_Work required_: Which lines in the records below contain the word "Reading"? Extract each of them in full.

_Available records_:
┄┄┄┄┄┄
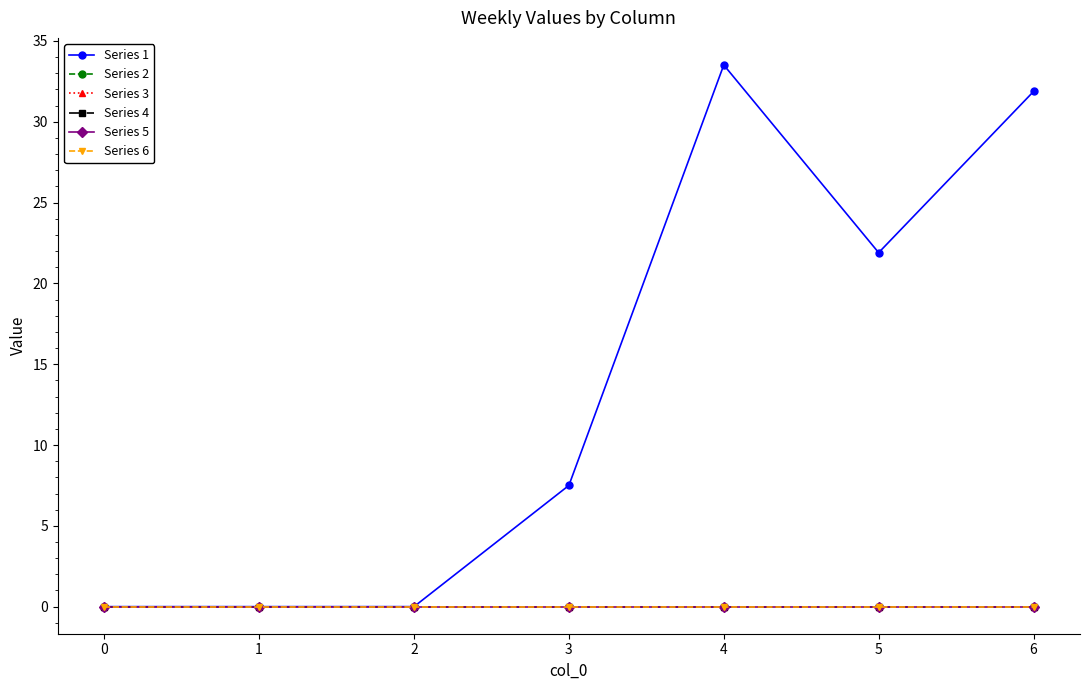

Reading left to right, transcribe all the data shown in this chart.

Series 1: 0.0	0.0	0.0	7.5	33.5	21.9	31.9
Series 2: 0.0	0.0	0.0	0.0	0.0	0.0	0.0
Series 3: 0.0	0.0	0.0	0.0	0.0	0.0	0.0
Series 4: 0.0	0.0	0.0	0.0	0.0	0.0	0.0
Series 5: 0.0	0.0	0.0	0.0	0.0	0.0	0.0
Series 6: 0.0	0.0	0.0	0.0	0.0	0.0	0.0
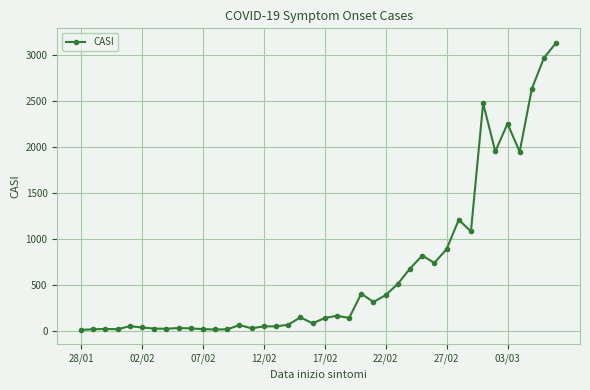

What is the difference between the maximum and second lowest values?

3116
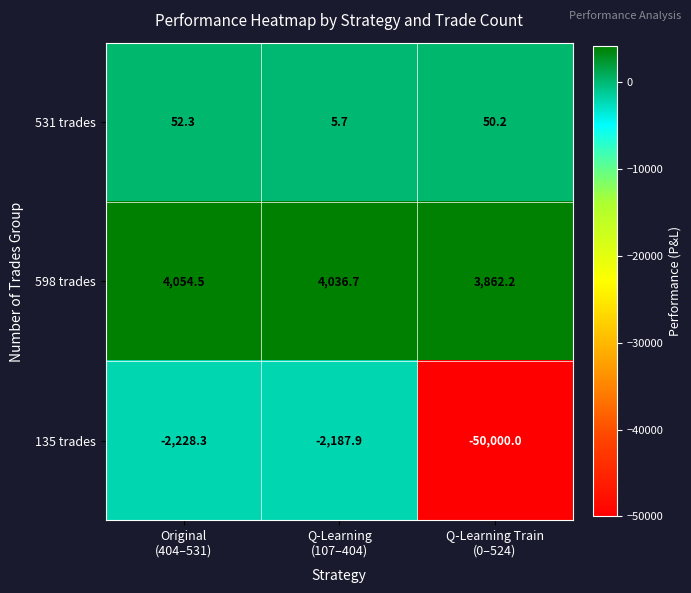

What is the difference between the maximum and minimum values in the 135 trades series?

47812.1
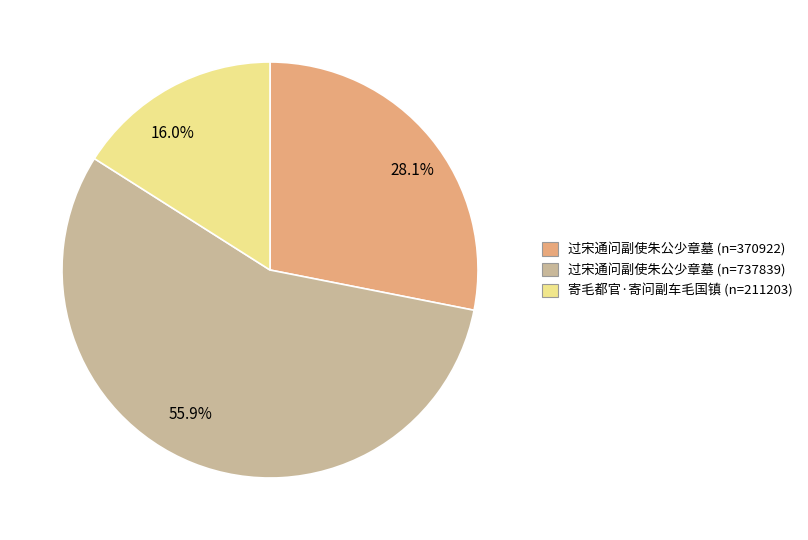

Do 55.9% and 16.0% together represent more than half of the pie?

Yes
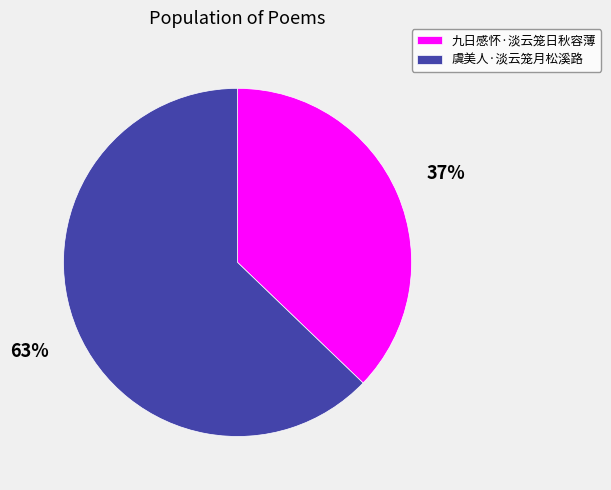

Combined, do 虞美人·淡云笼月松溪路 and 九日感怀·淡云笼日秋容薄 account for over 50%?

Yes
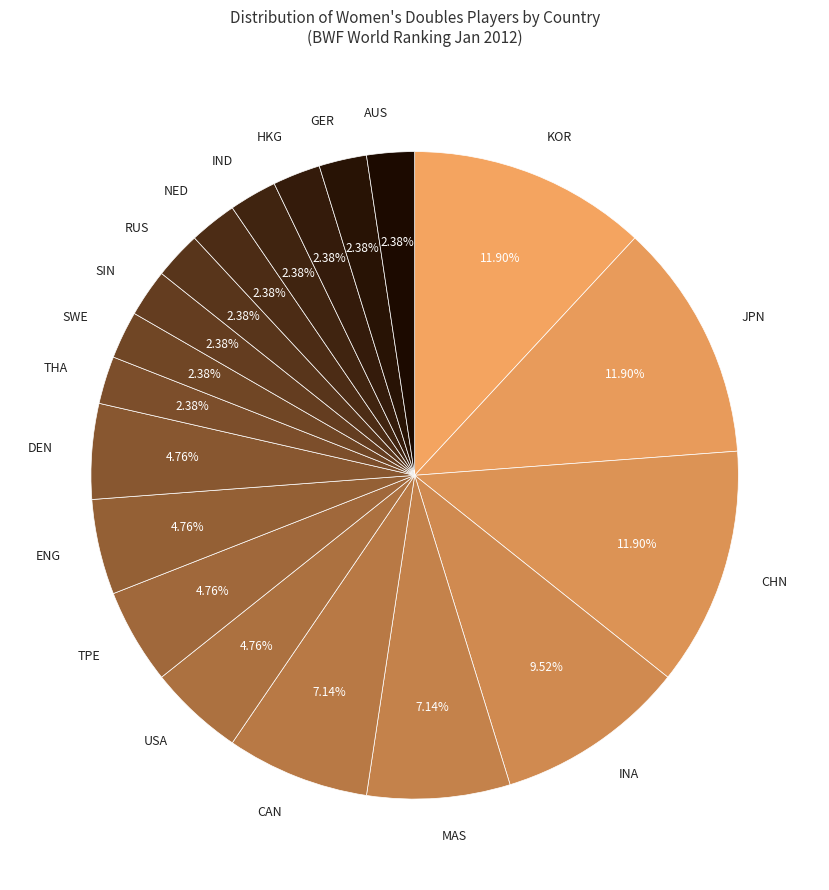

How many slices are in this pie chart?

19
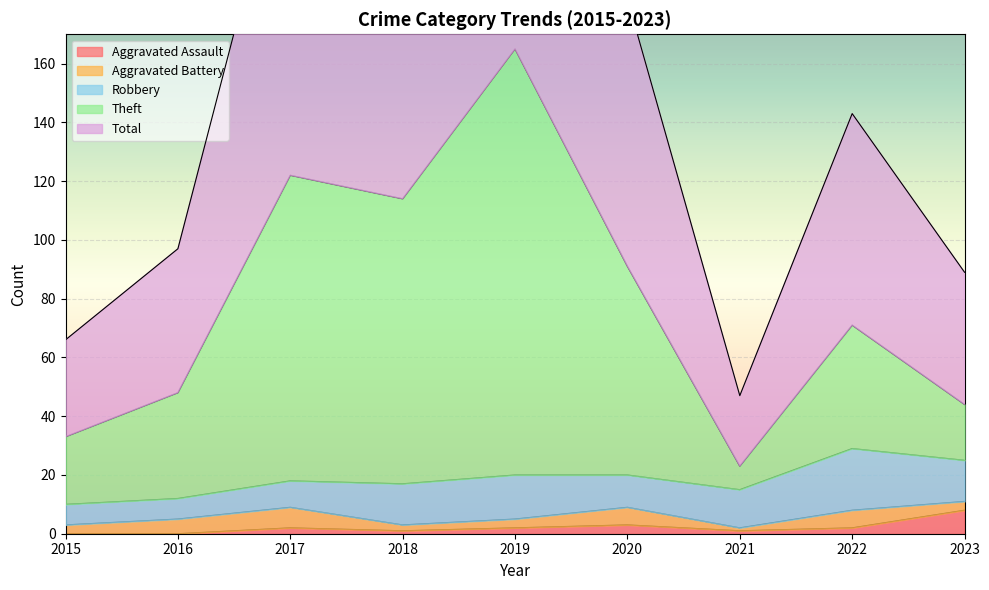

Is it true that Aggravated Assault equals 4 at 2016?

False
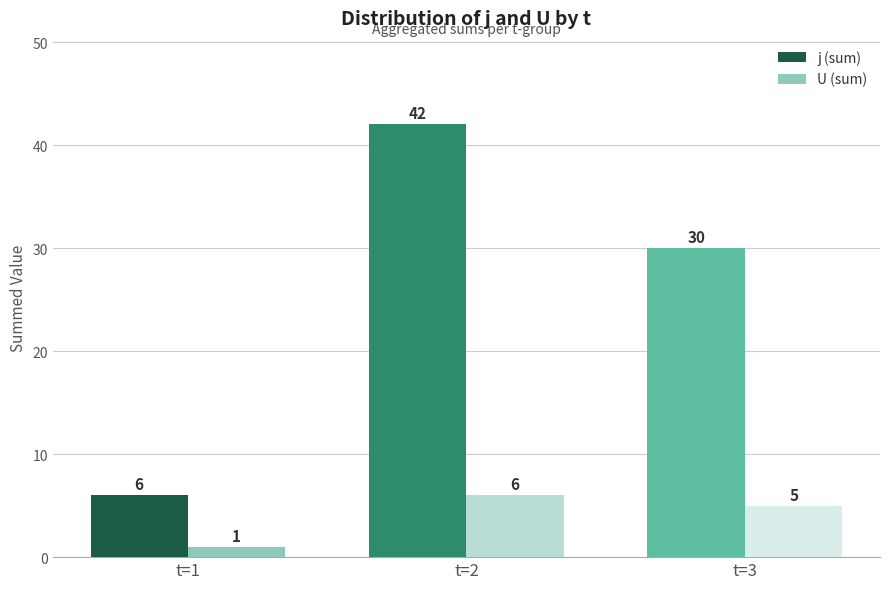

The value of U (sum) at t=1 is 1. True or false?

True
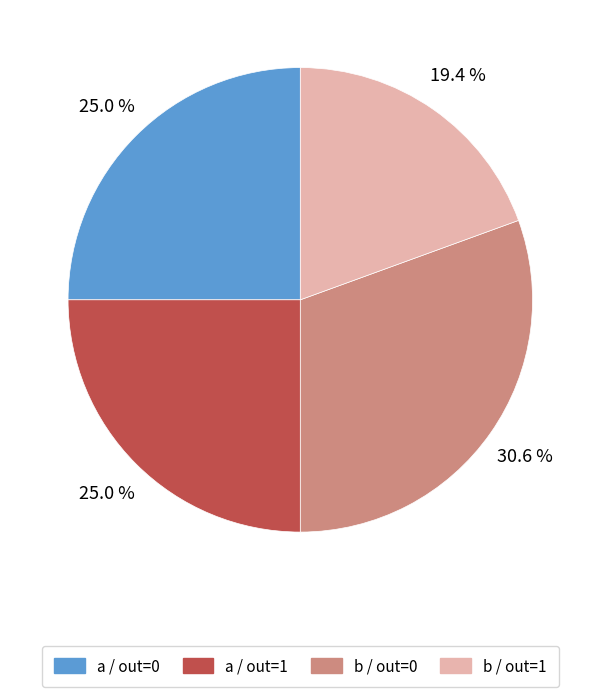

What is the total percentage of a / out=0 and b / out=0?

55.6%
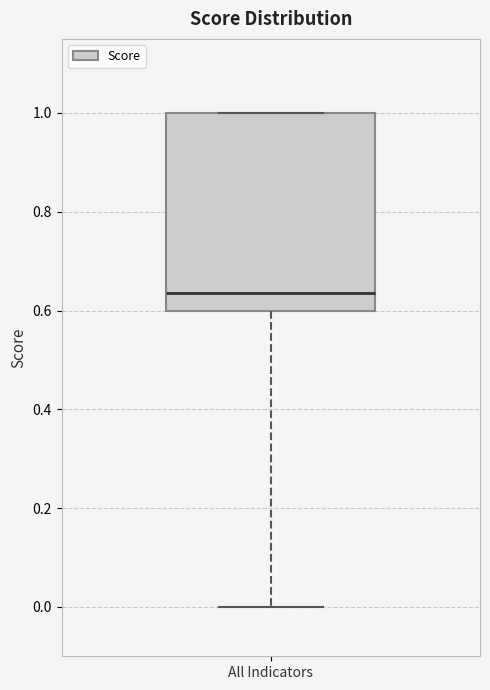

Read this box plot against the y-axis: the position of the median line, the range covered by the box, and the ends of both whiskers. The values are not printed on the chart, so give them approximately, as read against the axis.

median 0.64, box 0.60 to 1.00, whiskers 0.00 to 1.00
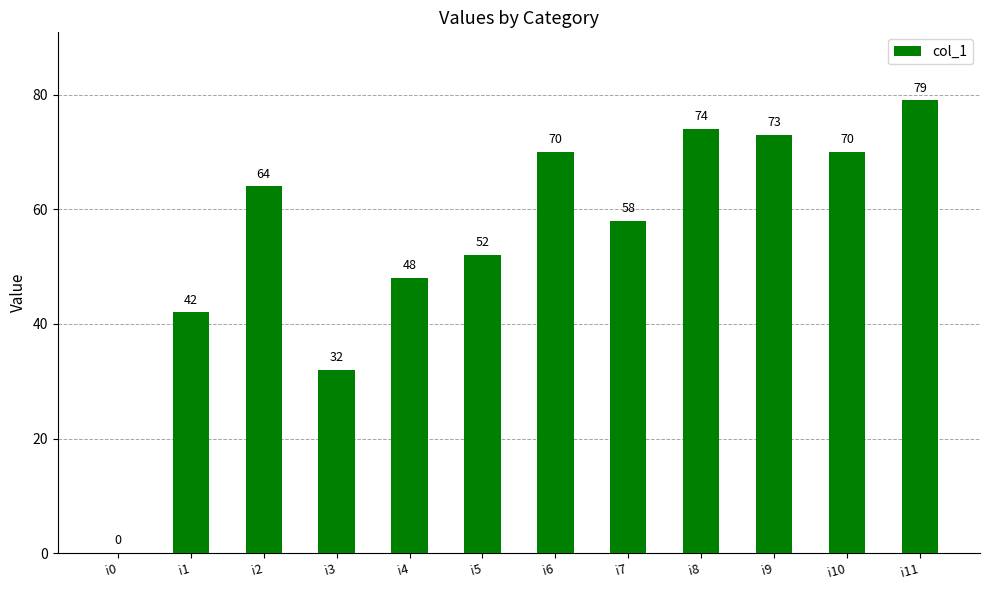

Reading right to left, list all the values displayed in this chart.

79	70	73	74	58	70	52	48	32	64	42	0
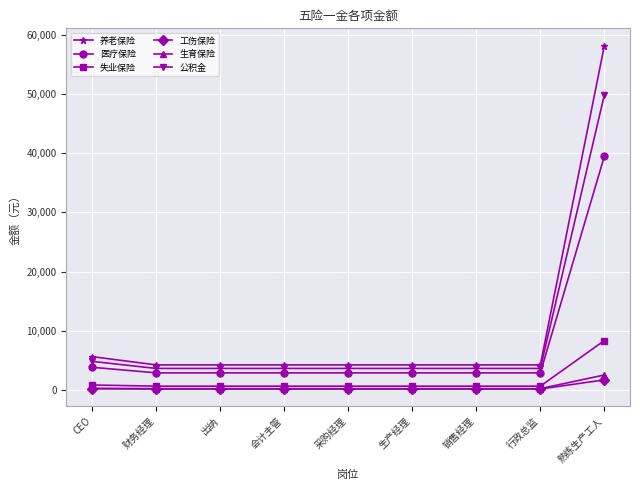

At which label is 工伤保险 closest to 892?

CEO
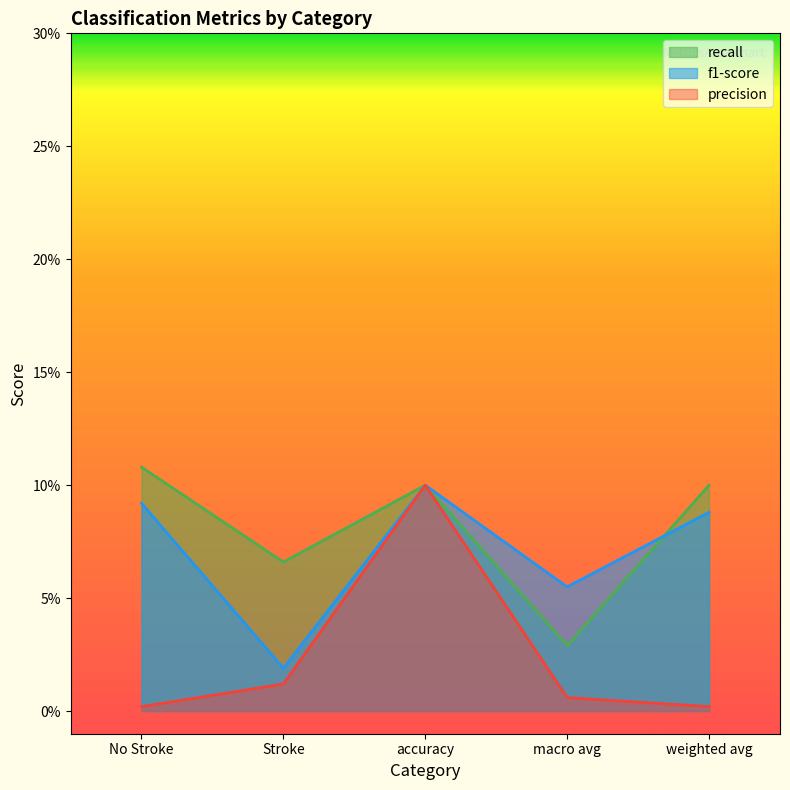

What is the spread (max minus min) of values at weighted avg?

0.1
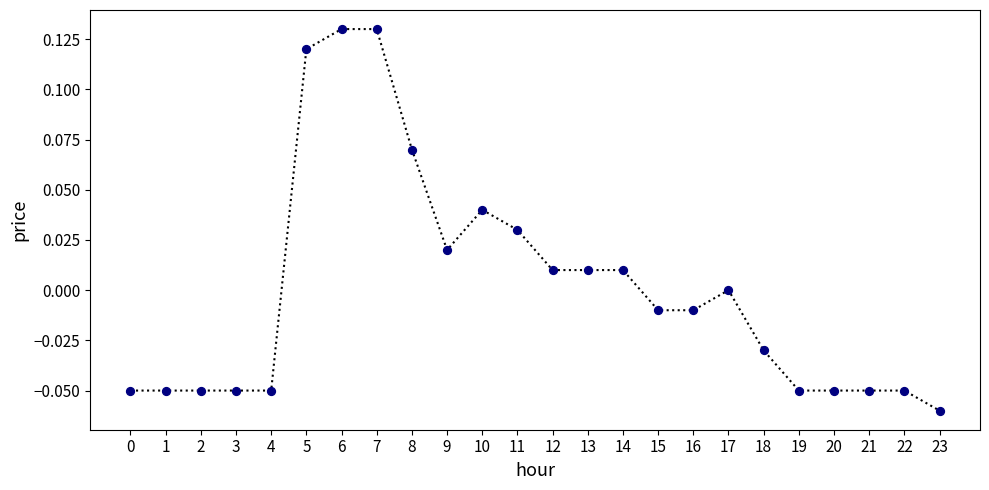

Between 9 and 1, which is larger?

9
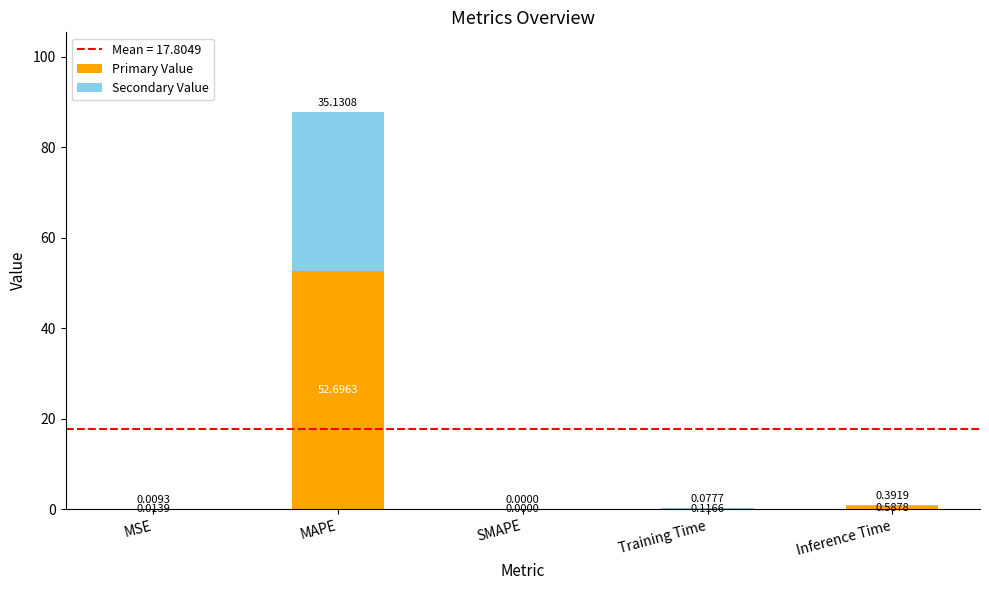

Are the bars grouped side by side (vs. stacked)?

No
┄┄┄┄┄┄
_Reply_:
Reading left to right, transcribe all the data shown in this chart.
Reading right to left, list all the values displayed in this chart.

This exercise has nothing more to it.